▶ [Work request]: Copy nothing but the lines from the opening of the entries through the line that contains "199 222 215", exactly as written. Drop the pictures.
Segment Start: Data to use
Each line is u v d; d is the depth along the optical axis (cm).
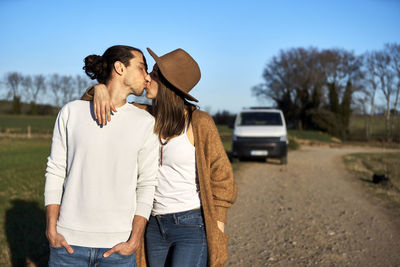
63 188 193
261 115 1372
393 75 4531
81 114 191
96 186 183
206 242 215
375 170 1290
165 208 216
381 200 752
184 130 219
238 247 458
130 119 193
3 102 5416
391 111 4594
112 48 202
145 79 206
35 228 443
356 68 5278
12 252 378
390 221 585
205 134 217
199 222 215
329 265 404
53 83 4959
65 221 183
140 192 197
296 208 672
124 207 187
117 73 199
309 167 1315
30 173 849
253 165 1295
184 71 215
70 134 189
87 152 185
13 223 463
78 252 182
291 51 5756
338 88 5372
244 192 819
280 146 1277
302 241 483
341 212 645
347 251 447
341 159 1744
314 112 4734
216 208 219
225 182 218
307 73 5506
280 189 864
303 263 409
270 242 478
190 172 218
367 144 4012
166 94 216
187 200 216
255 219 591
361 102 5022
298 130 4672
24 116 4656
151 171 200
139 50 210
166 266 221
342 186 923
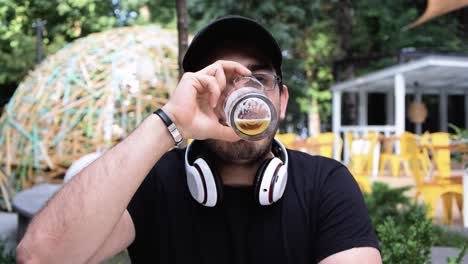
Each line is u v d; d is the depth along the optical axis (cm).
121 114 736
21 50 1730
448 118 1620
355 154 933
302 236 136
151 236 141
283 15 1288
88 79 733
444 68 1036
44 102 733
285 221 136
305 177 143
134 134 119
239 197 137
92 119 718
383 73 1148
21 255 111
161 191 143
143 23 1684
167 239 139
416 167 538
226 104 123
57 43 1716
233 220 136
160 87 756
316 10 1339
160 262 139
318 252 136
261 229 135
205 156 137
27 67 1744
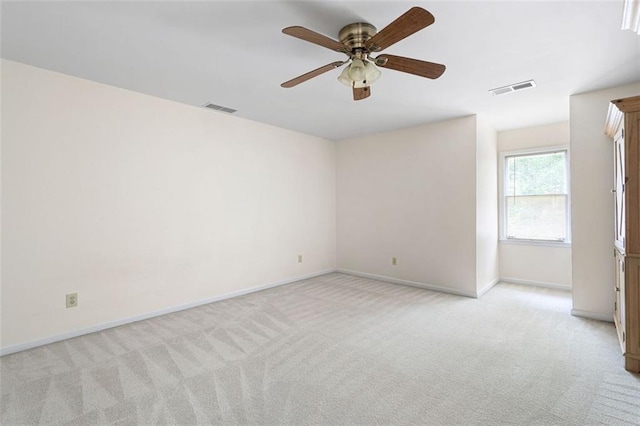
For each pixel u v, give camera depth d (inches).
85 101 116.2
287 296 163.0
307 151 203.2
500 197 192.1
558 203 175.2
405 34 69.6
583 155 128.6
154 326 123.1
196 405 74.2
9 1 70.9
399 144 188.5
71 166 113.3
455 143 166.4
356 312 137.8
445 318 130.2
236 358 96.7
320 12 76.0
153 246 134.3
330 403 74.7
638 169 86.2
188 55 97.8
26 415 71.1
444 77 113.2
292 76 113.1
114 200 123.6
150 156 133.3
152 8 74.2
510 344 105.7
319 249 211.9
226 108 150.0
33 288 106.0
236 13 76.4
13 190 102.2
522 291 171.2
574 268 131.6
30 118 105.0
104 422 68.7
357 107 147.9
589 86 121.6
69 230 113.1
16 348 102.1
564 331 115.9
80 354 100.1
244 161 168.1
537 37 86.6
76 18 78.1
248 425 67.5
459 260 165.5
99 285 119.8
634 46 91.2
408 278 185.3
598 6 73.0
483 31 83.6
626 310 88.4
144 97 131.3
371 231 202.8
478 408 72.6
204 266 151.2
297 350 101.9
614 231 121.5
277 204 185.0
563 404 73.8
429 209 176.4
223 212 158.9
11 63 101.3
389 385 82.1
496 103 141.6
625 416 69.4
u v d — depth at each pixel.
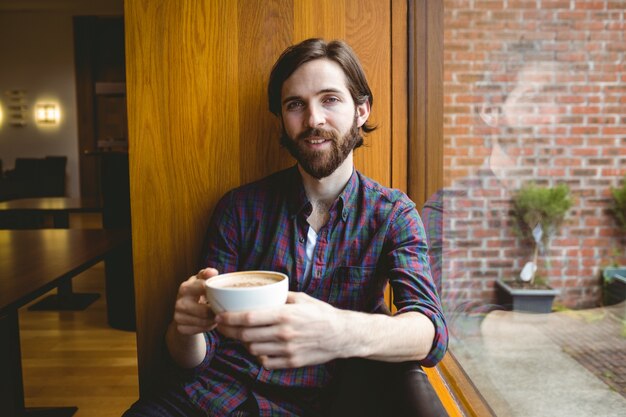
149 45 1.34
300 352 0.75
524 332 3.01
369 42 1.37
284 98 1.07
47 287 1.45
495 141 3.44
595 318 3.22
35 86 8.78
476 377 2.44
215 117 1.36
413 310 0.94
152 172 1.37
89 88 8.70
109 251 2.01
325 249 1.09
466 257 3.52
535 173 3.50
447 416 0.79
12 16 8.66
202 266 1.15
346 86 1.05
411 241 1.06
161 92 1.35
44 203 4.07
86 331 3.01
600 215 3.49
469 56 3.39
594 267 3.52
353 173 1.12
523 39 3.37
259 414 0.98
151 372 1.40
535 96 3.42
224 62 1.35
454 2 3.35
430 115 1.47
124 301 2.98
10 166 8.93
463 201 3.50
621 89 3.39
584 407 2.14
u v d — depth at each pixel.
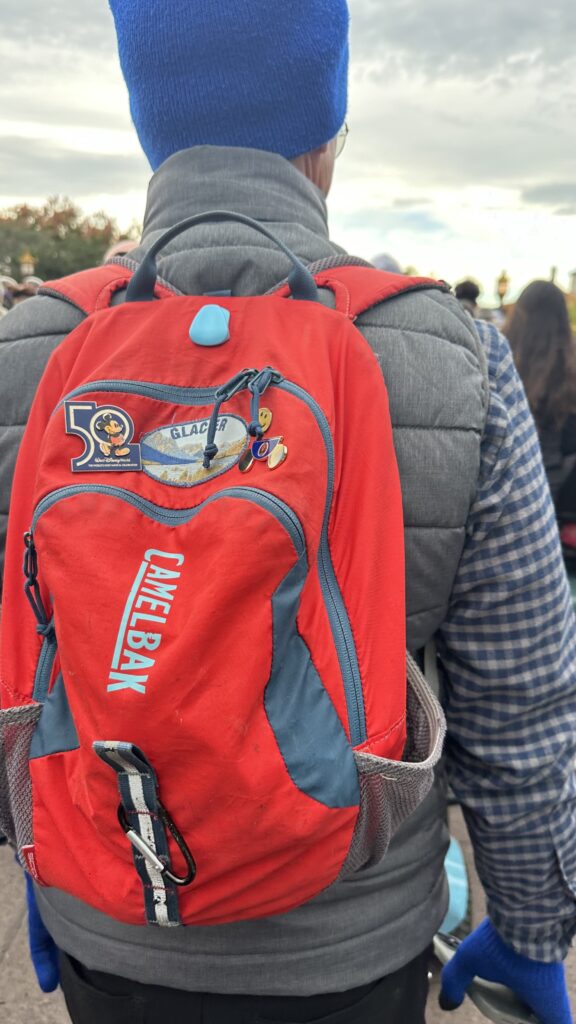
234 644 0.73
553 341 3.48
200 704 0.72
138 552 0.78
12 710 0.85
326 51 0.98
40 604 0.87
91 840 0.82
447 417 0.88
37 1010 2.04
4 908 2.39
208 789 0.73
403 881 0.96
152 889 0.79
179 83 0.97
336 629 0.80
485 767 0.98
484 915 2.26
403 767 0.79
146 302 0.91
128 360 0.86
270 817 0.74
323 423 0.80
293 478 0.76
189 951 0.89
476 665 0.94
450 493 0.88
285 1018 0.92
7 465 0.97
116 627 0.74
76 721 0.77
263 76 0.96
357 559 0.82
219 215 0.87
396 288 0.92
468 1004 2.04
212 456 0.78
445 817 1.06
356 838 0.81
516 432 0.92
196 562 0.76
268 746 0.73
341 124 1.09
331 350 0.85
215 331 0.85
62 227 55.22
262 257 0.93
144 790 0.74
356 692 0.80
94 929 0.93
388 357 0.88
Segment End: Data to use
▶ [Solution]:
Each line is u v d; d is the depth along the optical axis (cm).
63 188 193
261 115 1372
393 75 4531
81 114 191
96 186 183
206 242 215
375 170 1290
165 208 216
381 200 752
184 130 219
238 247 458
130 119 193
3 102 5416
391 111 4594
112 48 202
145 79 206
35 228 443
356 68 5278
12 252 378
390 221 585
205 134 217
199 222 215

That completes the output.